Some say money makes the world go round. Saint Paul advised that “love” of money is the root of all evil. I would say that prices create transactions, transactions create markets and markets create wealth.
So, depending on price, the world gets richer and people get or don’t get what they need or want (and if prices are too high, transfer payments of one kind or another are necessary to empower those without money so that they can access goods and services).
I recently read that the Institute for Clinical and Economic Review uses a novel way to set a price for expensive drugs. It puts a dollar figure (an assumption) on a year of healthy life, calculated how much health a drug restores to a sick person and then prices the drug according to the benefit bestowed on the patient. This method, said Dave Lennon, President of a Novartis unit, brings uniformity and transparency to drug prices, reducing the rent extraction available to makers due to their IP rights. Drug company prices can be compared to the computed “benefit” price.
But, how does one put a dollar amount to a year of my life – say, at age 36 or at 55 or at 87?
The intangibles of a life well-lived seem hard to evaluate in market terms.
Secondly, the Saudi state oil company, Saudi Aramco, launched its first public offering of shares, some 2% to 5% of its total shares. What is a share of Aramco worth today? What factors should be taken into account in coming up with a cash figure? The shares will first be sold domestically in Saudi Arabi and then internationally. Saudi Arabia’s Crown Prince has valued the company at $2 trillion, but market-savvy advisors don’t agree that potential purchasers will want to pay that much per share. They estimate buyer acceptance in the $1.6 to $1.8 trillion range.
Thirdly, the value of shares in still privately held, high-tech start-up companies is uncertain. Many mutual funds which invested in high-tech start-ups saw the value of their shares drop after the companies went public. Investors did not accept the valuations previously put on the prospects of such companies by their initial owners. Multiple funds valued Uber before a public sale of shares at $56.02 per share. Its initial offering price was only $45 and its share prices dropped after that.

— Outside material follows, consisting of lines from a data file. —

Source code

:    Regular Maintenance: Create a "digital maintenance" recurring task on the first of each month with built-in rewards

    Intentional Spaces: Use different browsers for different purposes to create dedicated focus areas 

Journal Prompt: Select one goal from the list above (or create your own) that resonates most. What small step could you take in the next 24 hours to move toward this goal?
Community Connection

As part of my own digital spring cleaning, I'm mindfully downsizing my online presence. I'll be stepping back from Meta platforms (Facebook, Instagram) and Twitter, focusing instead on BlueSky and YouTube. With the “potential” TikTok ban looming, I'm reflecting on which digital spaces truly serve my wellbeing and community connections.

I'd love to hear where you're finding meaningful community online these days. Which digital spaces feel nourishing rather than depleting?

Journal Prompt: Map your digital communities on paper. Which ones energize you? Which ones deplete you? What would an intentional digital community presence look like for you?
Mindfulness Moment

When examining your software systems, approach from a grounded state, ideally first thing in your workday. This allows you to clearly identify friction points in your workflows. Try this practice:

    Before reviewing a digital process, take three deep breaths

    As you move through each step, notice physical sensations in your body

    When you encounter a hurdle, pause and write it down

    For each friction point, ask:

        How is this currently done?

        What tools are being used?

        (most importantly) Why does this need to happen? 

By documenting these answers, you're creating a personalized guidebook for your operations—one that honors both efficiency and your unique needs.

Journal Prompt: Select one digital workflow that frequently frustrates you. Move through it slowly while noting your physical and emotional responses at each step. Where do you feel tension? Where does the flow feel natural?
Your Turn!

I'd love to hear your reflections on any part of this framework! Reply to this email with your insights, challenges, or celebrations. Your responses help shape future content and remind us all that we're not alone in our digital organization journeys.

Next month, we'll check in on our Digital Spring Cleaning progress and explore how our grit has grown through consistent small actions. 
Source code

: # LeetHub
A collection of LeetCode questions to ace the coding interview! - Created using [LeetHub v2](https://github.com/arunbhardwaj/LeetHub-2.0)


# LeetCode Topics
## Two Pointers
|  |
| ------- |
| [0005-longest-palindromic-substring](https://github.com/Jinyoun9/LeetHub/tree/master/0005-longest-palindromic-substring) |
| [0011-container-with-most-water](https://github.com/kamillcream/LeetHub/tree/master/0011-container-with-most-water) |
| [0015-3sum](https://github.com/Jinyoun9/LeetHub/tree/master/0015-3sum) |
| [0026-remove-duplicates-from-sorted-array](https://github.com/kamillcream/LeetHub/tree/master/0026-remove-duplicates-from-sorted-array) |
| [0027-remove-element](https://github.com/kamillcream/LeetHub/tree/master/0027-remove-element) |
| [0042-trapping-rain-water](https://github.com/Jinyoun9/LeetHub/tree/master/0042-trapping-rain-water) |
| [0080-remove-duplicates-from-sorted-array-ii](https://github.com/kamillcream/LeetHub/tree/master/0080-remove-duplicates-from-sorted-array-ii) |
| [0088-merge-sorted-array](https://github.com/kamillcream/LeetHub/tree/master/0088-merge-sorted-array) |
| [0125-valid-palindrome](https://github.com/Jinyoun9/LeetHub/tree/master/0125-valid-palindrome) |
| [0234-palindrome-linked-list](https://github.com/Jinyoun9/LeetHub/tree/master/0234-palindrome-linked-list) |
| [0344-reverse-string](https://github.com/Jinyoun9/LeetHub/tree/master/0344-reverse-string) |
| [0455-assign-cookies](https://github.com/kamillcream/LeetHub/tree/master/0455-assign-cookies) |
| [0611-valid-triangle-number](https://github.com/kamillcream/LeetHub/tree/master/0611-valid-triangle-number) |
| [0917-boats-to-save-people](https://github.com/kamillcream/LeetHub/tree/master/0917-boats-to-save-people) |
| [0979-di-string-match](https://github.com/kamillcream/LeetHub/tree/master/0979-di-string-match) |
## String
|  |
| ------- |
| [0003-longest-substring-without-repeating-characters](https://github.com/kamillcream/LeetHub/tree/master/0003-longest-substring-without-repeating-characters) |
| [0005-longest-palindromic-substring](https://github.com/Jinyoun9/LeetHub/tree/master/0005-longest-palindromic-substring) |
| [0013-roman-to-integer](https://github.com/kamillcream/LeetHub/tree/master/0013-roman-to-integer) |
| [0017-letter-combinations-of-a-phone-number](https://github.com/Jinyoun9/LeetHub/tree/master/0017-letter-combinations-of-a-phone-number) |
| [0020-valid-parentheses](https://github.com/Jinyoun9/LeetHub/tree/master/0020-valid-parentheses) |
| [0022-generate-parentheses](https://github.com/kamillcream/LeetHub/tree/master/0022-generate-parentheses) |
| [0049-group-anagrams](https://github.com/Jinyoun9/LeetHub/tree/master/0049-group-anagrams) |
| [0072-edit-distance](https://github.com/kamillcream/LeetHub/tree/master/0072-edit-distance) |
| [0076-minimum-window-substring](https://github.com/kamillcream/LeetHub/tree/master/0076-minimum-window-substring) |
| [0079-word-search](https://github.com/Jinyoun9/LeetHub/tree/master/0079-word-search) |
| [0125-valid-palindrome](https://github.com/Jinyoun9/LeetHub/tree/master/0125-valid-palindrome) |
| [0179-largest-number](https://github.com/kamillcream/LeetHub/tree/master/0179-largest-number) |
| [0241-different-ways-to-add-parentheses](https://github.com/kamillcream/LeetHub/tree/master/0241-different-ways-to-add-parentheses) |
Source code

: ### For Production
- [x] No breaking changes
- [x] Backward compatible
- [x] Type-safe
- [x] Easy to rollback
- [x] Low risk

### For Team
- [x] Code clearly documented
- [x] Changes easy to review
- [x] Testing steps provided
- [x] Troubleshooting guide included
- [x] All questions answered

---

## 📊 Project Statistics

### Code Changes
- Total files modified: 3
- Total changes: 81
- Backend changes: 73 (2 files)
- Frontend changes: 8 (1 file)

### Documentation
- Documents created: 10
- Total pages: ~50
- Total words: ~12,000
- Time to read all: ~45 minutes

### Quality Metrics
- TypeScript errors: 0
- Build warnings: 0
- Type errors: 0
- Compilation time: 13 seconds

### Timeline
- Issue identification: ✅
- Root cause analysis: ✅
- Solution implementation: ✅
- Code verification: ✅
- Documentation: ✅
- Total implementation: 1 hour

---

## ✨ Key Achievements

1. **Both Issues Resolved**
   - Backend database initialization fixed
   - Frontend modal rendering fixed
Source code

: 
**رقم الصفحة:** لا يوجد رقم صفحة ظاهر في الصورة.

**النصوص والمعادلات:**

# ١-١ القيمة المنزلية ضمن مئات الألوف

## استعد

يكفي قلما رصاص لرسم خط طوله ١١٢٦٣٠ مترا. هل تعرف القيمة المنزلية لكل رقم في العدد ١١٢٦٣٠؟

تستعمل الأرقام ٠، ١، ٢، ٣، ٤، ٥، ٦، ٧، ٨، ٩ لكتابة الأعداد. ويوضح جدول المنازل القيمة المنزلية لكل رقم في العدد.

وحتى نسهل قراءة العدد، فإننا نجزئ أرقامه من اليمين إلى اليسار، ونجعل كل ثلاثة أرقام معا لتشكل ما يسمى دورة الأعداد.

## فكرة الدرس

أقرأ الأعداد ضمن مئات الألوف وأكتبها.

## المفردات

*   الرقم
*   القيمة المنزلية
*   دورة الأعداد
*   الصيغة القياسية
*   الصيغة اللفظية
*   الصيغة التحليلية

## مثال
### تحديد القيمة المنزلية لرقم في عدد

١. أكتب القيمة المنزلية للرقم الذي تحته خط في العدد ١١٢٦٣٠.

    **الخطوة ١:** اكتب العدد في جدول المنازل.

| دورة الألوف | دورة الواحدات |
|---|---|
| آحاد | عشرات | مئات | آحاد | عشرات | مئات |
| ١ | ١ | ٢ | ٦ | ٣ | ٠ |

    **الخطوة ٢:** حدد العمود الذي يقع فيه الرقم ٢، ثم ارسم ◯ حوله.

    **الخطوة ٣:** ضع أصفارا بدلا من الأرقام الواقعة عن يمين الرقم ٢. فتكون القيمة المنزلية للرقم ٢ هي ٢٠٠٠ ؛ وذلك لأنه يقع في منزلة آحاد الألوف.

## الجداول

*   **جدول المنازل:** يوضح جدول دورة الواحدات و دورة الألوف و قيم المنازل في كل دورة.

The collapse of the initial public offering of We Company, the parent of WeWork, was a second notable example of mispricing by early owners of the company.
Mutual funds have invested $6.7 billion in unicorn companies – privately held start-ups estimated to be worth $1 billion or more. Mutual funds carried these investments on their balance sheets at estimated values, as they have to value their holdings daily. Thus, fund managers must write down the estimates and so take a theoretical loss in the value of their holdings.
The We Company saga of misvaluation was dramatic. WeWork’s estimated value plunged from $47 billion in January 2019 to $8 billion in October. An initial owner and promoter, SoftBank’s Venture Fund led by Rajeev Misra, had to step in with $10 billion to restructure the company and so forestall greater losses. The founder, Adam Neumann, agreed to leave and give up his voting rights in return for $1.7 billion – a nice price for one man’s human capital.